GSMA Urges Nigerian Government to Cut Telecom Taxes to Boost Digital Economy

Lagos, Nigeria — The Global System for Mobile Communications Association (GSMA) has called on the Federal Government to reduce telecom taxes to stimulate investment and enhance Nigeria’s digital economy. Angela Wamola, Head of Sub-Saharan Africa at GSMA, highlighted the detrimental impact of Nigeria’s complex tax regime on the telecom sector’s growth and infrastructure development.

In a statement shared with The PUNCH on Wednesday, Wamola noted that the burdensome tax system is stifling the sector’s potential to invest in infrastructure and expand services. The rising operational costs, driven by increasing energy prices, and difficulties in accessing foreign currency for importing essential equipment, have compounded these challenges.

“These challenges are not unique to Nigeria; many African markets face similar issues. However, Nigeria’s complex and burdensome tax regime presents additional, country-specific obstacles that severely limit the sector’s potential,” Wamola explained.

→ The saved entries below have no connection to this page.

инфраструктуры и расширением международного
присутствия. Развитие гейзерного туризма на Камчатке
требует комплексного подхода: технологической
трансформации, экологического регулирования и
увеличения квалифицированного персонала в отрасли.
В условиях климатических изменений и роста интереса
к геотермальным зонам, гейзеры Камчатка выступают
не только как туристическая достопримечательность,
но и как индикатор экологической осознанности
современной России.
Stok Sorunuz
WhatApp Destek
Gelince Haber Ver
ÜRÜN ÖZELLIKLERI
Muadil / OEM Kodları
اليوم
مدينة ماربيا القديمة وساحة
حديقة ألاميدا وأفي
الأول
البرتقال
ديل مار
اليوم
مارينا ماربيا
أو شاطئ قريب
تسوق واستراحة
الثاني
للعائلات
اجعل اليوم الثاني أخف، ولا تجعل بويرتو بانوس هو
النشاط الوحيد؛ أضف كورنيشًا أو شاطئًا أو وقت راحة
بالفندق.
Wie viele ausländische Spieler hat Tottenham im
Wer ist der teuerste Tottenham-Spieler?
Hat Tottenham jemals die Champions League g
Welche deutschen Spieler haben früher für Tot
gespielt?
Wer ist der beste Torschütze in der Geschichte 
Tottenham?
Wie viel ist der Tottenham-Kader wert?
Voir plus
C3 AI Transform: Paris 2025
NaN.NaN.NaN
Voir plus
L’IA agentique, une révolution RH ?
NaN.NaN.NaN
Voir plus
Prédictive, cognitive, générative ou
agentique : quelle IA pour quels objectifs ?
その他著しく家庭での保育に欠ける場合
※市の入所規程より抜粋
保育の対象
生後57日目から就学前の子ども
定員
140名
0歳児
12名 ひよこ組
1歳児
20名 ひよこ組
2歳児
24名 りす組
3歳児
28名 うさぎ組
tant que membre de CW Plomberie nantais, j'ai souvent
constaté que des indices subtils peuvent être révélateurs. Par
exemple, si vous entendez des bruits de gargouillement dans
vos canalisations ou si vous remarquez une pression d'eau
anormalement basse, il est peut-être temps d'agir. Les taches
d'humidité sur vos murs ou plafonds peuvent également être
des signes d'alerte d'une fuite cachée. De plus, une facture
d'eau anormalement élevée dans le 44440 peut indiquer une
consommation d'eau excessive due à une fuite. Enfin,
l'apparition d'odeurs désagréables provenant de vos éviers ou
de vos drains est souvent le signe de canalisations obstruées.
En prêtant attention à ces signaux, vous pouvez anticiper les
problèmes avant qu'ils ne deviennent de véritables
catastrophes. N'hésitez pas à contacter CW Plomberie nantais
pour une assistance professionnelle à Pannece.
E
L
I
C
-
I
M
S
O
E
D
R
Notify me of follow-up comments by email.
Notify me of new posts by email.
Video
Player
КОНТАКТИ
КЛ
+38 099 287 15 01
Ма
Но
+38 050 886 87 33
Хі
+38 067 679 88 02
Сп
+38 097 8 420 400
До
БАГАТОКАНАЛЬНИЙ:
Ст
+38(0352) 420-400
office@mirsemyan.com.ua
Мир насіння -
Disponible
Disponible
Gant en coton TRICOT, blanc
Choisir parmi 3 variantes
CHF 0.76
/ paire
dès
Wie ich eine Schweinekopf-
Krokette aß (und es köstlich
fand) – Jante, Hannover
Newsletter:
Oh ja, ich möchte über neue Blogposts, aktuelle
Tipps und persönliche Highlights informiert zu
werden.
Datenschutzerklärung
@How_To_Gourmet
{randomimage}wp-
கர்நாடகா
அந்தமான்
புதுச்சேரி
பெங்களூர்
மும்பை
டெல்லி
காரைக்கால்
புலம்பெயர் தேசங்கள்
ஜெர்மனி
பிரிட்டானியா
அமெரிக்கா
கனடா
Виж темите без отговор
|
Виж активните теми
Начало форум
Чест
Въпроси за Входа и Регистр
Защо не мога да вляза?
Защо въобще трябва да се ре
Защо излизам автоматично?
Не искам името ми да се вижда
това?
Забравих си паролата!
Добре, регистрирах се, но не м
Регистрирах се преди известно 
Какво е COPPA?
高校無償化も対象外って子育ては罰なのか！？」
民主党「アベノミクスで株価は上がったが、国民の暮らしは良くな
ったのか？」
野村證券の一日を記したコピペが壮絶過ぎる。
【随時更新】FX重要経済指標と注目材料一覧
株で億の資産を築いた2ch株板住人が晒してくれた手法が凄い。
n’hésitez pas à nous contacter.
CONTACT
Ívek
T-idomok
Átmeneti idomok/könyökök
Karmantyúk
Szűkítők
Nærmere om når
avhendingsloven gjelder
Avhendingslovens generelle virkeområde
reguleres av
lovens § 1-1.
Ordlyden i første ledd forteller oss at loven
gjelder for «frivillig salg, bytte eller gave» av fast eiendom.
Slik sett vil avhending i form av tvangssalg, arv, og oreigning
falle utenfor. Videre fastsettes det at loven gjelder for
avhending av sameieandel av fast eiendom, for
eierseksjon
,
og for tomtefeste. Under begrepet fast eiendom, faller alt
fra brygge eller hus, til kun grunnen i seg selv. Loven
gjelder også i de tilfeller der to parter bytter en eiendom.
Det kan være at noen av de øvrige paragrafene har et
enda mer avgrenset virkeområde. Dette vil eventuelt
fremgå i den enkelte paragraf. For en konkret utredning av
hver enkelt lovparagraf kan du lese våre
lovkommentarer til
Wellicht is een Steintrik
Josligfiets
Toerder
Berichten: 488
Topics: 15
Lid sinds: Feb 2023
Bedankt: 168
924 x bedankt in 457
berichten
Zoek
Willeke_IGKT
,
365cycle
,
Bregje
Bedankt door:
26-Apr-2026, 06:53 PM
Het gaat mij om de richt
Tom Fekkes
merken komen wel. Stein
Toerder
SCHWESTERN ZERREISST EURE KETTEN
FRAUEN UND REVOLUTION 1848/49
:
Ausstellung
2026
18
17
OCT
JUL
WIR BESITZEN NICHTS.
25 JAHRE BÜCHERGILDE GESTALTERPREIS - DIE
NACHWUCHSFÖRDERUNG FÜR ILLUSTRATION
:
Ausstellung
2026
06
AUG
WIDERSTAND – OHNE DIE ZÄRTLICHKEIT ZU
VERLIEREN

The telecommunications sector in Nigeria has experienced a slowdown in growth and contribution to the country’s GDP in recent years. This decline is attributed to significant financial losses and deteriorating performance among telecom operators. In 2023, telecom companies in Nigeria paid approximately N2.4 trillion in taxes, according to a digital economy report from the GSMA.

Despite this significant contribution, the sector’s growth has been hampered by high operational costs, including the exorbitant right-of-way (RoW) charges for deploying infrastructure. RoW charges are fees paid by telecom operators for the use of land or property for infrastructure deployment, and they vary widely from state to state.

Wamola lamented that although a 2020 agreement set the RoW charge at 145 naira per meter, many states have not adhered to this rate. This non-compliance has led to inflated costs for fiber optic installations, with charges ranging from 1 percent to 70 percent of the additional costs, depending on the state.

“If the agreed-upon rate of 145 naira per meter were uniformly applied, the cost of deploying fiber across the country could decrease by 15 percent, making it more feasible for operators to invest in expanding their networks,” Wamola said.

The GSMA official urged the government to streamline taxes, harmonize RoW charges, and reduce multiple levies to foster investment and enhance digital inclusion. She argued that reforming telecom taxes would benefit not only the sector but also contribute to economic growth, improve connectivity, and increase access to digital services for millions of Nigerians.

By addressing these issues, Nigeria could unlock the full potential of its telecom sector, paving the way for a more robust digital economy and better connectivity nationwide.